Santorum, cornered by ThinkProgress writer Scott Keyes in Denver, backtracked on comments the week before bitterly opposing New York’s new marriage equality law. “I will oppose it and I will go to New York, if necessary, to help overturn it,” Santorum said on the campaign trail in Iowa.

Then this exchange with Keyes in Denver:

KEYES: Senator, you said you wanted to go to New York after they passed their gay marriage bill and help overturn the law. How are you going to fit that into your campaign?

SANTORUM: I said I “would go” to New York, I didn’t say I’m “going” to New York. It’s not part of what I’m doing right now. Obviously I’m focused on this election and obviously my statements are published in New York. Certainly my attitudes that I have about this is well known and hopefully I’ll continue to make it.

KEYES: Not necessarily intended to be a factual statement that you were going there?

SANTORUM: I think I said I “would go” to New York, I didn’t think I said I’m “going” to New York. I said I “would.” At some point maybe I “will” if the occasion warrants it.

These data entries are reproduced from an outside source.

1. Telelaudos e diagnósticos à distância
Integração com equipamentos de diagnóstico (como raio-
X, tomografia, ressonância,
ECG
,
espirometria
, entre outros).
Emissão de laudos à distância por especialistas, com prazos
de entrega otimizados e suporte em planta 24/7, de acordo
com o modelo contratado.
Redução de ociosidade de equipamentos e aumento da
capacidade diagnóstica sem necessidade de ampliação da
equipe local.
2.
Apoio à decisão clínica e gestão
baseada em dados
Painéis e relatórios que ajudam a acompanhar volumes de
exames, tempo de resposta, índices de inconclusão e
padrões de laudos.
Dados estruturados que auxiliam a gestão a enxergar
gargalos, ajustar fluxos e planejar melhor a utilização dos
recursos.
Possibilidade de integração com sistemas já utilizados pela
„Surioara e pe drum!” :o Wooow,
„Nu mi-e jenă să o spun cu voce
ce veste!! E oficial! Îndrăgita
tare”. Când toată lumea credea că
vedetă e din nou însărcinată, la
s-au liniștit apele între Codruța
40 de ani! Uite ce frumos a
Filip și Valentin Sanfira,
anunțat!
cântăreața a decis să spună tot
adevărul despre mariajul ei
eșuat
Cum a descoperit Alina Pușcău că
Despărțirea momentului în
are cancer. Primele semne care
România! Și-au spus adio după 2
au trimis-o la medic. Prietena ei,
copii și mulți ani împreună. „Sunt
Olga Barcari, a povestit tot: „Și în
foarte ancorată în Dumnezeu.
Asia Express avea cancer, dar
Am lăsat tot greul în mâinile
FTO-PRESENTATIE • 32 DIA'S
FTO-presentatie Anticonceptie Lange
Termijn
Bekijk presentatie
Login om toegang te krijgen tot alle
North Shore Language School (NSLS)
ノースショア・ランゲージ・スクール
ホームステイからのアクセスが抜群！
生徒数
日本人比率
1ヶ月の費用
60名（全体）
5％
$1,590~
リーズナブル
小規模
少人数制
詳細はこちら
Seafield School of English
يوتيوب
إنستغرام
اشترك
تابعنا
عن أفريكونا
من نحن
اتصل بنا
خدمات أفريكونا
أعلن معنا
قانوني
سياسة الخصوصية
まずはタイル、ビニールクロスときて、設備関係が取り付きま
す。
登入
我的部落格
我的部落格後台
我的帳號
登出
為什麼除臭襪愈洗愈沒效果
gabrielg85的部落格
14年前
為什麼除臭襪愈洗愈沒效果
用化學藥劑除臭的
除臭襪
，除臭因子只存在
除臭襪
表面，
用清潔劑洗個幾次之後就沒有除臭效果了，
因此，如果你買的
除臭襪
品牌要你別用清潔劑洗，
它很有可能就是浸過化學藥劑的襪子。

Keyes also interviewed Dobson, who unloaded on a group of activists who a couple of weeks ago showed up at a Bachmann & Associates clinic in Minnesota after Marcus Bachmann was caught on tape saying gays are “barbarians” who need to be “educated” and “disciplined.” The protesters, seeking to draw attention to the Bachmann’s ex-gay therapy aimed at converting homosexuals into heterosexuals, dressed as barbarians and asked to be disciplined. Keyes then had this exchange with Dobson about the matter in Denver:

KEYES: Obviously we saw in the news in the last week or two, Michele Bachmann and her husband’s clinic, they’re business that they run, is being accused of practicing homosexual reparative therapy. They obviously were afraid to really answer that.

DOBSON: Your question really should deal with the attack on Dr. Bachmann by gay activists. Thirty homosexual activists put on the garb of cavemen and came into his clinic with cameras and scared his patients to death and have harassed that man, who has a right to do what he is doing because that’s what he believes. I think it’s unconscionable that people like you guys don’t report it.

Keyes goes on to point out, as per video of the protest, the waiting room was deserted and Bachmann was not at the clinic at the time.